▶ What is expected: Quote the passage of the article about Jimmy El Pulpo below, starting at "If he had his" and ending at "other daughter, Lorraine.".

It was the eve of October 31, 1934, at Arena Nacional in Mexico City. Tiger Hernandez had just achieved a win over Eugenio Munoz. Before exiting the ring, Munoz had an announcement to make to the fans: henceforth, Eugenio Munoz will be known as Jimmy El Pulpo (Jimmy the Octopus). What better time than the approaching Dia de Los Muertos to put an identity to rest? And why wait for a new season to spring to life with a new identity?

Born in Aguascalientes, Mexico, on November 15, 1908, El Pulpo was a fitting name for the six-foot-one muscular — albeit lanky — gentleman who left home in his early teen years in search of work.

“He did run away from home, and that was to start a career,” says daughter Katherine Rutherford. “They lived a small, meager existence, and he had to make money. He was an extra mouth to feed.”

In search of making a living, Munoz tried several different lines of work, including a stint in the military. A keen fan of athletics, Munoz participated in boxing, baseball, and the sport that would become his career for a good 16 years, professional wrestling.

If he had his druthers, Eugenio Munoz would have become a professional boxer. “(Boxing) became a talent he tried to excel in,” says Katherine. “He was good, but he was a better wrestler than he was a boxer.” Perhaps Jimmy also recognized, as did some pugilists of the era, like Whiskers Savage and Bobby Pico, that wrestling was a more reliable way to make a living than boxing.

This is not to say The Octopus Man disliked wrestling. “He was a man of all seasons, he could shoot, he loved hunting, he loved sports, he loved being physically fit,” says his other daughter, Lorraine.

▶ Data shown:

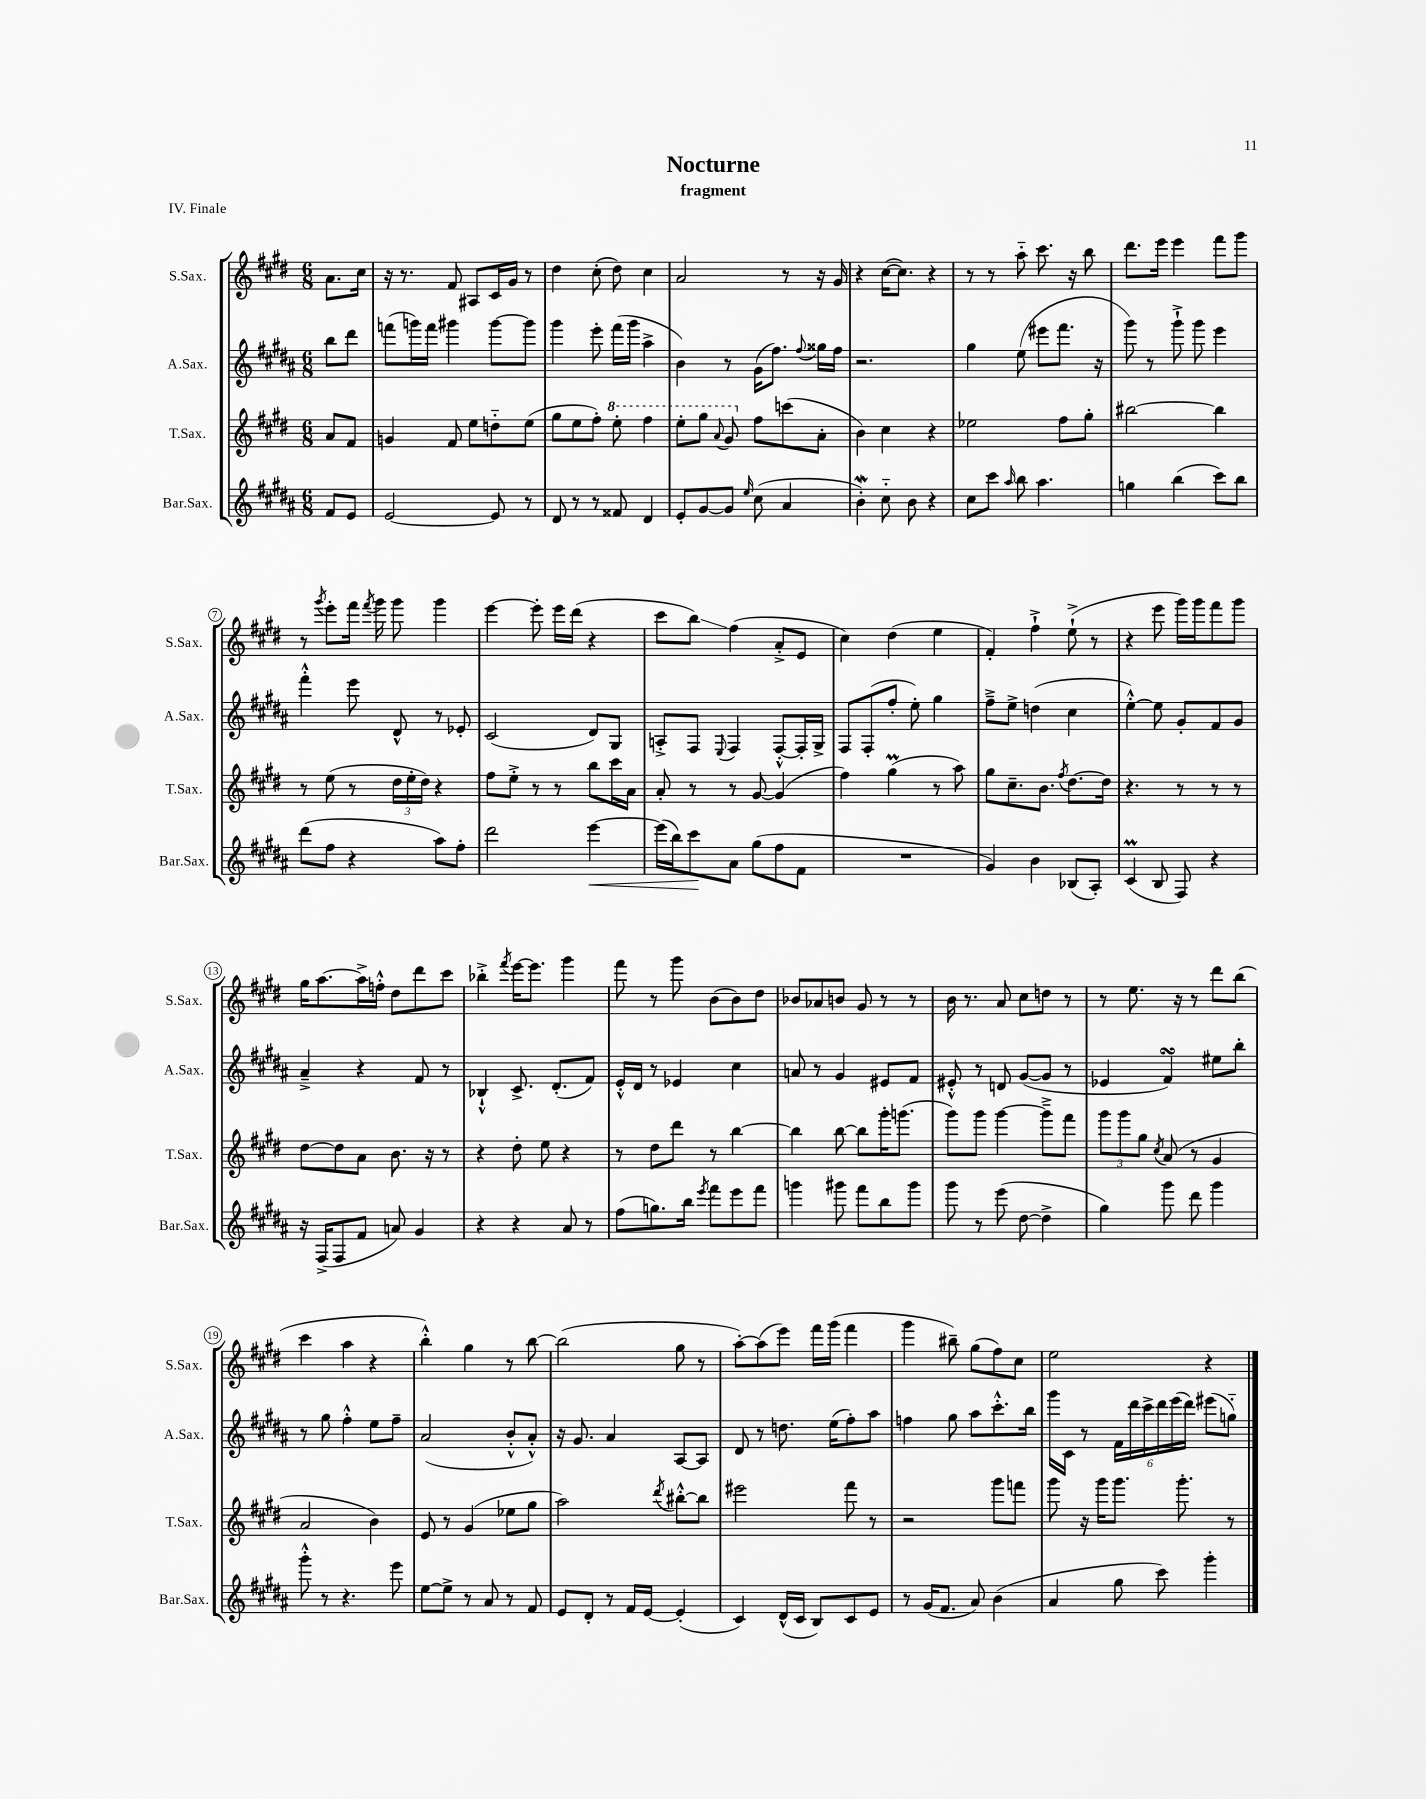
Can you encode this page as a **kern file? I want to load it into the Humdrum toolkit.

▶ Answer to the problem:
If he had his druthers, Eugenio Munoz would have become a professional boxer. “(Boxing) became a talent he tried to excel in,” says Katherine. “He was good, but he was a better wrestler than he was a boxer.” Perhaps Jimmy also recognized, as did some pugilists of the era, like Whiskers Savage and Bobby Pico, that wrestling was a more reliable way to make a living than boxing.

This is not to say The Octopus Man disliked wrestling. “He was a man of all seasons, he could shoot, he loved hunting, he loved sports, he loved being physically fit,” says his other daughter, Lorraine.